O remédio, chamado daraxonrasib, foi avaliado em um estudo internacional com 500 pacientes e demonstrou uma redução de 60% no risco de morte. Os dados foram apresentados durante a ASCO 2026, evento que reúne milhares de especialistas da área da saúde e é considerado uma das principais referências mundiais em pesquisa contra o câncer.

Segundo os pesquisadores, pacientes portadores da mutação RAS G12 viveram, em média, 13,2 meses após o início do tratamento, enquanto aqueles submetidos apenas à quimioterapia alcançaram 6,6 meses. O medicamento também retardou o avanço da doença, ampliando significativamente o período sem progressão dos tumores.

Outro resultado que chamou a atenção dos especialistas foi a capacidade da nova terapia de reduzir o tamanho dos tumores em parte dos participantes. Cerca de 31% dos pacientes tratados apresentaram resposta positiva, índice quase três vezes superior ao observado entre aqueles que receberam quimioterapia tradicional. Além disso, o número de interrupções por efeitos colaterais foi muito menor.

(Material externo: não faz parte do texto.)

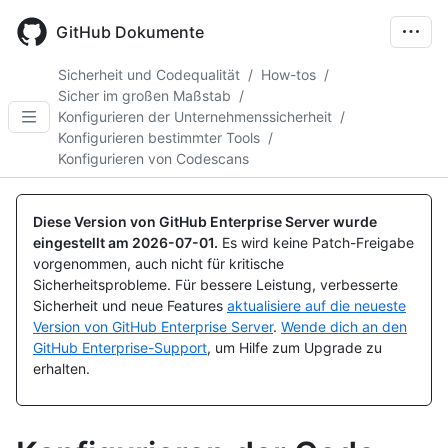
Skip
to
GitHub Dokumente
main
content
Sicherheit und Codequalität
/
How-tos
/
Sicher im großen Maßstab
/
Konfigurieren der Unternehmenssicherheit
/
Konfigurieren bestimmter Tools
/
Konfigurieren von Codescans
Diese Version von GitHub Enterprise Server wurde
eingestellt am
2026-07-01
.
Es wird keine Patch-Freigabe
vorgenommen, auch nicht für kritische
Sicherheitsprobleme. Für bessere Leistung, verbesserte
Sicherheit und neue Features
aktualisiere auf die neueste
Version von GitHub Enterprise Server
.
Wende dich an den
GitHub Enterprise-Support
, um Hilfe zum Upgrade zu
erhalten.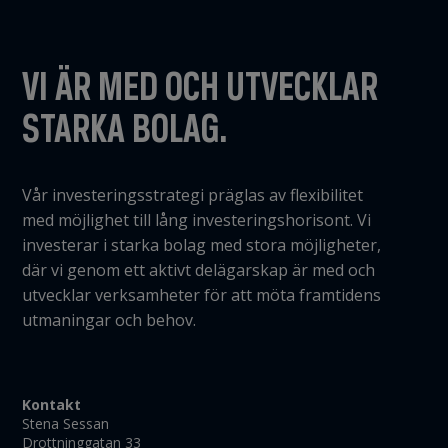
VI ÄR MED OCH UTVECKLAR
STARKA BOLAG.
Vår investeringsstrategi präglas av flexibilitet
med möjlighet till lång investeringshorisont. Vi
investerar i starka bolag med stora möjligheter,
där vi genom ett aktivt delägarskap är med och
utvecklar verksamheter för att möta framtidens
utmaningar och behov.
Kontakt
Stena Sessan
Drottninggatan 33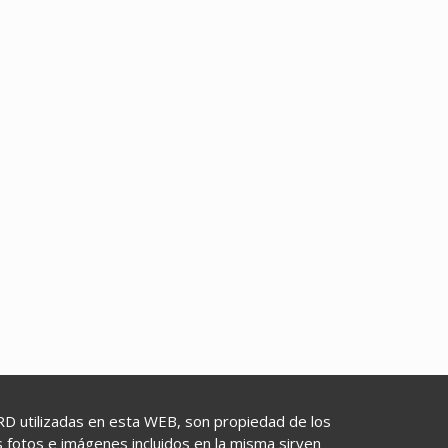
utilizadas en esta WEB, son propiedad de los
as fotos e imágenes incluidos en la misma sirven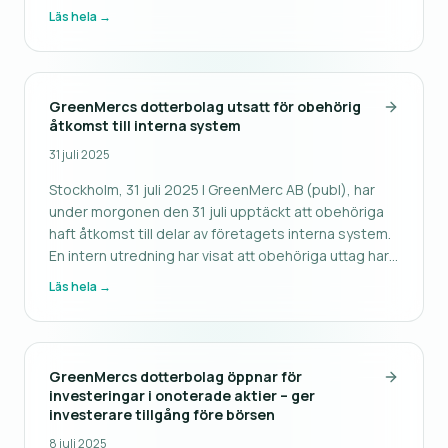
ännu ett starkt kvartal för GreenMerc med kraftig
Läs hela →
omsättningstillväxt jämfört med samma period
föregående år. Sammanfat
GreenMercs dotterbolag utsatt för obehörig
åtkomst till interna system
31 juli 2025
Stockholm, 31 juli 2025 | GreenMerc AB (publ), har
under morgonen den 31 juli upptäckt att obehöriga
haft åtkomst till delar av företagets interna system.
En intern utredning har visat att obehöriga uttag har
genomförts. Den misstänkta incidenten upptäcktes
Läs hela →
tidigt på morgonen. Inkräktare har haft tillgång till
interna
GreenMercs dotterbolag öppnar för
investeringar i onoterade aktier – ger
investerare tillgång före börsen
8 juli 2025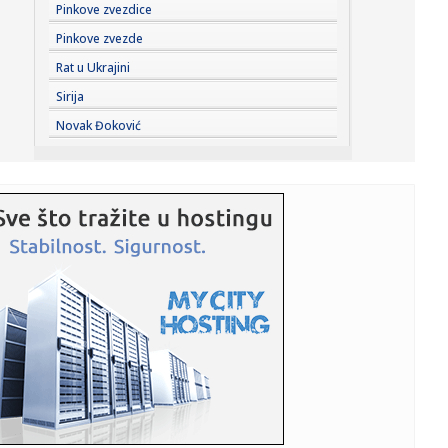
12:14:
Banjaluka daje po 100 KM za svakog prvačića
Pinkove zvezdice
Pinkove zvezde
12:14:
Đoković opet oduševio region: Zapjevao "Tropski bar" i
Rat u Ukrajini
zaplesa...
Sirija
12:14:
Nissan uči od Kineza: Razvoj novog automobila sada traje
Novak Đoković
upola k...
12:13:
"Ne sviđa mi se napad na trans zajednicu"
12:12:
Renovirali su kuhinju, pa naletjeli na bogatstvo vrijedno
70.000 ...
12:11:
Vučić: Stari železnički most biće najmodernija atrakcija, bi...
12:10:
Proširen prodajni prostor na Najlon pijaci
12:10:
Ženka delfina naučila celu grupu da prevare naučnike da bi
dob...
12:10:
Vučić: Stari železnički most biće najmodernija atrakcija, bi...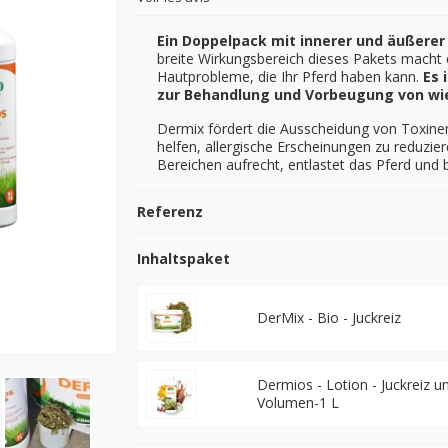
Ein Doppelpack mit innerer und äußere
breite Wirkungsbereich dieses Pakets macht e
Hautprobleme, die Ihr Pferd haben kann.
Es 
zur Behandlung und Vorbeugung von wi
Dermix fördert die Ausscheidung von Toxinen,
helfen, allergische Erscheinungen zu reduzie
Bereichen aufrecht, entlastet das Pferd und
Referenz
Inhaltspaket
DerMix - Bio - Juckreiz
Dermios - Lotion - Juckreiz 
Volumen-1 L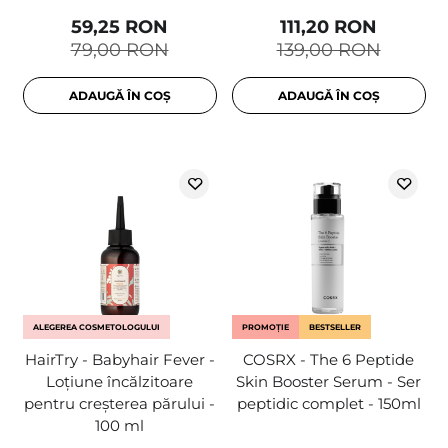
59,25 RON
111,20 RON
79,00 RON
139,00 RON
ADAUGĂ ÎN COȘ
ADAUGĂ ÎN COȘ
ALEGEREA COSMETOLOGULUI
PROMOȚIE
BESTSELLER
HairTry - Babyhair Fever -
COSRX - The 6 Peptide
Loțiune încălzitoare
Skin Booster Serum - Ser
pentru creșterea părului -
peptidic complet - 150ml
100 ml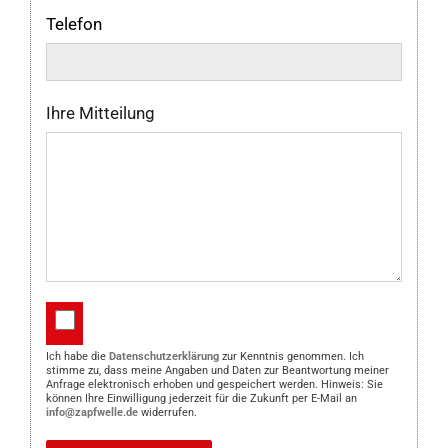
Telefon
Ihre Mitteilung
Ich habe die
Datenschutzerklärung
zur Kenntnis genommen. Ich
stimme zu, dass meine Angaben und Daten zur Beantwortung meiner
Anfrage elektronisch erhoben und gespeichert werden. Hinweis: Sie
können Ihre Einwilligung jederzeit für die Zukunft per E-Mail an
info@zapfwelle.de
widerrufen.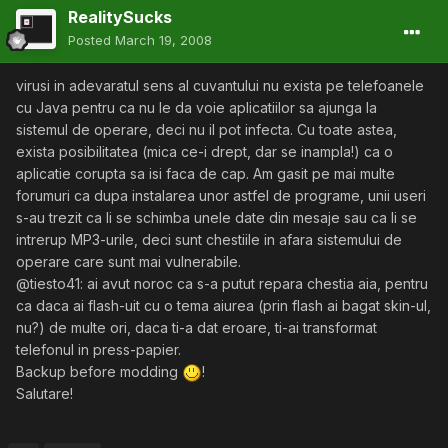
RealitySucks
Posted
March 19, 2008
virusi in adevaratul sens al cuvantului nu exista pe telefoanele
cu Java pentru ca nu le da voie aplicatiilor sa ajunga la
sistemul de operare, deci nu il pot infecta. Cu toate astea,
exista posibilitatea (mica ce-i drept, dar se inampla!) ca o
aplicatie corupta sa isi faca de cap. Am gasit pe mai multe
forumuri ca dupa instalarea unor astfel de programe, unii useri
s-au trezit ca li se schimba unele date din mesaje sau ca li se
intrerup MP3-urile, deci sunt chestiile in afara sistemului de
operare care sunt mai vulnerabile.
@tiesto41: ai avut noroc ca s-a putut repara chestia aia, pentru
ca daca ai flash-uit cu o tema aiurea (prin flash ai bagat skin-ul,
nu?) de multe ori, daca ti-a dat eroare, ti-ai transformat
telefonul in press-papier.
Backup before modding
!
Salutare!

A descoberta representa uma nova esperança para pacientes diagnosticados com um dos tipos de câncer mais agressivos da medicina. No Brasil, milhares de pessoas recebem esse diagnóstico todos os anos, e a maioria dos casos é identificada apenas em estágios avançados, quando as opções de tratamento costumam ser mais limitadas.

Com os resultados considerados históricos pela comunidade científica, a fabricante do medicamento já prepara o pedido de aprovação junto às autoridades regulatórias dos Estados Unidos. Especialistas acreditam que o avanço abre uma nova etapa na luta contra o câncer de pâncreas e pode ampliar as perspectivas de sobrevida para pacientes que antes tinham poucas alternativas terapêuticas.